__Provided data__.
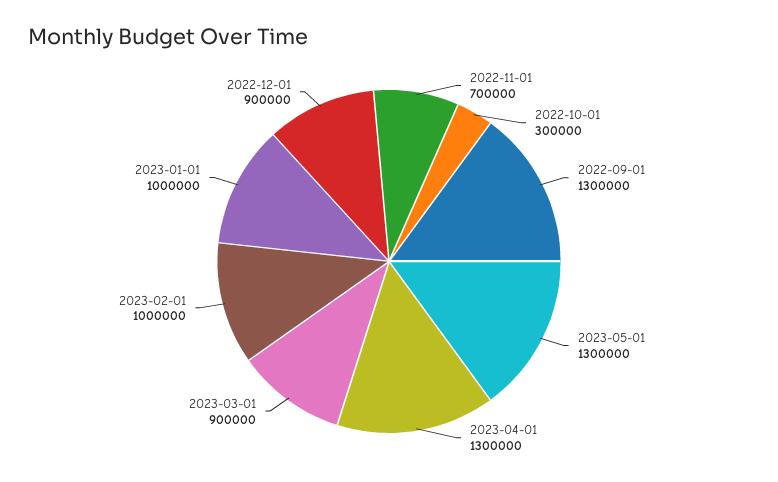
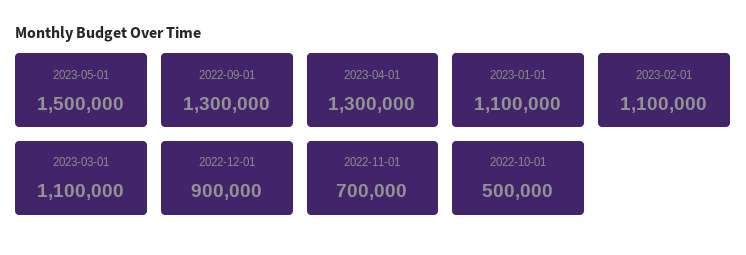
  {
    "2022-11-01": 700000,
-   "2022-10-01": 300000,
+   "2022-10-01": 500000,
    "2022-09-01": 1300000,
-   "2023-05-01": 1300000,
+   "2023-05-01": 1500000,
    "2023-04-01": 1300000,
-   "2023-03-01": 900000,
+   "2023-03-01": 1100000,
-   "2023-02-01": 1000000,
+   "2023-02-01": 1100000,
-   "2023-01-01": 1000000,
+   "2023-01-01": 1100000,
    "2022-12-01": 900000
  }

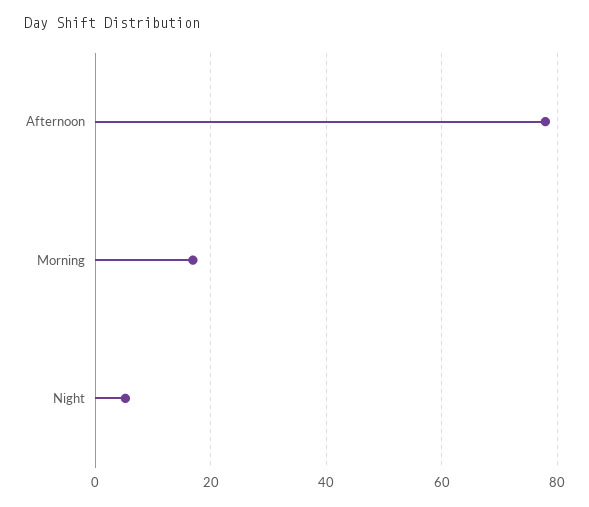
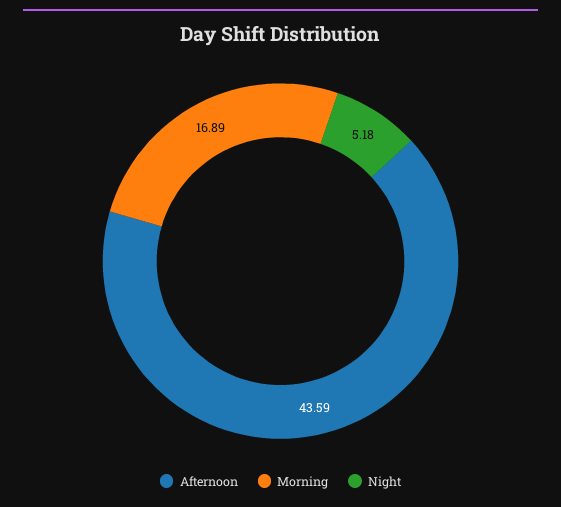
  {
-   "Afternoon": 78,
+   "Afternoon": 43.59,
    "Morning": 16.89,
    "Night": 5.18
  }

__About this exercise__.
All entries are to be duplicated exactly, with the pictures left out.

__Answer to this problem__.
  {
    "2022-11-01": 700000,
-   "2022-10-01": 300000,
+   "2022-10-01": 500000,
    "2022-09-01": 1300000,
-   "2023-05-01": 1300000,
+   "2023-05-01": 1500000,
    "2023-04-01": 1300000,
-   "2023-03-01": 900000,
+   "2023-03-01": 1100000,
-   "2023-02-01": 1000000,
+   "2023-02-01": 1100000,
-   "2023-01-01": 1000000,
+   "2023-01-01": 1100000,
    "2022-12-01": 900000
  }

  {
-   "Afternoon": 78,
+   "Afternoon": 43.59,
    "Morning": 16.89,
    "Night": 5.18
  }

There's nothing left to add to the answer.